The task:
Copy every line of the records below with no changes to wording, spelling, or punctuation.

BEGIN

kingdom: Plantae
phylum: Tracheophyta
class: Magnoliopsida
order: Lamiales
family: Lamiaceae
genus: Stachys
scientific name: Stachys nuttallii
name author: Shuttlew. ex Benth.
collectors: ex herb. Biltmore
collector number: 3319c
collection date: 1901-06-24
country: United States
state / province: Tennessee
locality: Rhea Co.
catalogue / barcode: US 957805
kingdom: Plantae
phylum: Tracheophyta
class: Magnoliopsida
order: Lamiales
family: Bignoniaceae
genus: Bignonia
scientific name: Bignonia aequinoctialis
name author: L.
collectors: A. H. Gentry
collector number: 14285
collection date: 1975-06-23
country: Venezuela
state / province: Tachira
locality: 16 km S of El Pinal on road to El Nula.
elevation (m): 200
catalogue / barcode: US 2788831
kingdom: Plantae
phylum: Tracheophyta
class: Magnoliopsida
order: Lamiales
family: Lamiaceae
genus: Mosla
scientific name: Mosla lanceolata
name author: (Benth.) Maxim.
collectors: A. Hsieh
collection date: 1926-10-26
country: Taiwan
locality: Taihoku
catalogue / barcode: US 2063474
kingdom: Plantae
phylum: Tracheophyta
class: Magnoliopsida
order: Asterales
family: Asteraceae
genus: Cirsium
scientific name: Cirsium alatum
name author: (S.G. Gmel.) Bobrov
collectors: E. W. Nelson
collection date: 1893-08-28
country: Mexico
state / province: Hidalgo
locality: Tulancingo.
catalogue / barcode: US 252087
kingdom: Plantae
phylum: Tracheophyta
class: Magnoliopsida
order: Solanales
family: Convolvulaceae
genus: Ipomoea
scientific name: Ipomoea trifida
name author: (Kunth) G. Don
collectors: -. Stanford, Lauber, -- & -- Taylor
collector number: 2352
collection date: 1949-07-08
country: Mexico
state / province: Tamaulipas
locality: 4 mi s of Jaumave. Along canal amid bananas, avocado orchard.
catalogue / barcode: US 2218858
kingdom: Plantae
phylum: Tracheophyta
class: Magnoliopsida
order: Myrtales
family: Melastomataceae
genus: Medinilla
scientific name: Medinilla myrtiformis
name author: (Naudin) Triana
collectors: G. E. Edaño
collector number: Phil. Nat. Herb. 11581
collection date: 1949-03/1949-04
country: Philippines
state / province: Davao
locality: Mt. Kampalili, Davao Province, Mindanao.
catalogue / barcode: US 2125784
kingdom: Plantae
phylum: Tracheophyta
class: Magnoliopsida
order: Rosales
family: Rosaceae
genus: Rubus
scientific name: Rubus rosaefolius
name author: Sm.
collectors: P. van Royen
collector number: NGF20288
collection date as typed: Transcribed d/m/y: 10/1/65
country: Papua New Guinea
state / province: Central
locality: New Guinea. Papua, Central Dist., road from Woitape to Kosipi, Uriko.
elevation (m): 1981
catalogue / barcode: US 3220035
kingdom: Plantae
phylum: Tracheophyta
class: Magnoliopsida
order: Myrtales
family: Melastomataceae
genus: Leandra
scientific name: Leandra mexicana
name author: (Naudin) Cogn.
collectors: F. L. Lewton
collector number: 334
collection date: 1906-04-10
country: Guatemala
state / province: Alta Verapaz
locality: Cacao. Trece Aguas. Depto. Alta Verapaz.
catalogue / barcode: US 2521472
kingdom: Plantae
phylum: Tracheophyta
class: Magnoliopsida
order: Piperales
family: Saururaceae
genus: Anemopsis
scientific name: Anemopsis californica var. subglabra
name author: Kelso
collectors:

END

Response:
kingdom: Plantae
phylum: Tracheophyta
class: Magnoliopsida
order: Lamiales
family: Lamiaceae
genus: Stachys
scientific name: Stachys nuttallii
name author: Shuttlew. ex Benth.
collectors: ex herb. Biltmore
collector number: 3319c
collection date: 1901-06-24
country: United States
state / province: Tennessee
locality: Rhea Co.
catalogue / barcode: US 957805
kingdom: Plantae
phylum: Tracheophyta
class: Magnoliopsida
order: Lamiales
family: Bignoniaceae
genus: Bignonia
scientific name: Bignonia aequinoctialis
name author: L.
collectors: A. H. Gentry
collector number: 14285
collection date: 1975-06-23
country: Venezuela
state / province: Tachira
locality: 16 km S of El Pinal on road to El Nula.
elevation (m): 200
catalogue / barcode: US 2788831
kingdom: Plantae
phylum: Tracheophyta
class: Magnoliopsida
order: Lamiales
family: Lamiaceae
genus: Mosla
scientific name: Mosla lanceolata
name author: (Benth.) Maxim.
collectors: A. Hsieh
collection date: 1926-10-26
country: Taiwan
locality: Taihoku
catalogue / barcode: US 2063474
kingdom: Plantae
phylum: Tracheophyta
class: Magnoliopsida
order: Asterales
family: Asteraceae
genus: Cirsium
scientific name: Cirsium alatum
name author: (S.G. Gmel.) Bobrov
collectors: E. W. Nelson
collection date: 1893-08-28
country: Mexico
state / province: Hidalgo
locality: Tulancingo.
catalogue / barcode: US 252087
kingdom: Plantae
phylum: Tracheophyta
class: Magnoliopsida
order: Solanales
family: Convolvulaceae
genus: Ipomoea
scientific name: Ipomoea trifida
name author: (Kunth) G. Don
collectors: -. Stanford, Lauber, -- & -- Taylor
collector number: 2352
collection date: 1949-07-08
country: Mexico
state / province: Tamaulipas
locality: 4 mi s of Jaumave. Along canal amid bananas, avocado orchard.
catalogue / barcode: US 2218858
kingdom: Plantae
phylum: Tracheophyta
class: Magnoliopsida
order: Myrtales
family: Melastomataceae
genus: Medinilla
scientific name: Medinilla myrtiformis
name author: (Naudin) Triana
collectors: G. E. Edaño
collector number: Phil. Nat. Herb. 11581
collection date: 1949-03/1949-04
country: Philippines
state / province: Davao
locality: Mt. Kampalili, Davao Province, Mindanao.
catalogue / barcode: US 2125784
kingdom: Plantae
phylum: Tracheophyta
class: Magnoliopsida
order: Rosales
family: Rosaceae
genus: Rubus
scientific name: Rubus rosaefolius
name author: Sm.
collectors: P. van Royen
collector number: NGF20288
collection date as typed: Transcribed d/m/y: 10/1/65
country: Papua New Guinea
state / province: Central
locality: New Guinea. Papua, Central Dist., road from Woitape to Kosipi, Uriko.
elevation (m): 1981
catalogue / barcode: US 3220035
kingdom: Plantae
phylum: Tracheophyta
class: Magnoliopsida
order: Myrtales
family: Melastomataceae
genus: Leandra
scientific name: Leandra mexicana
name author: (Naudin) Cogn.
collectors: F. L. Lewton
collector number: 334
collection date: 1906-04-10
country: Guatemala
state / province: Alta Verapaz
locality: Cacao. Trece Aguas. Depto. Alta Verapaz.
catalogue / barcode: US 2521472
kingdom: Plantae
phylum: Tracheophyta
class: Magnoliopsida
order: Piperales
family: Saururaceae
genus: Anemopsis
scientific name: Anemopsis californica var. subglabra
name author: Kelso
collectors:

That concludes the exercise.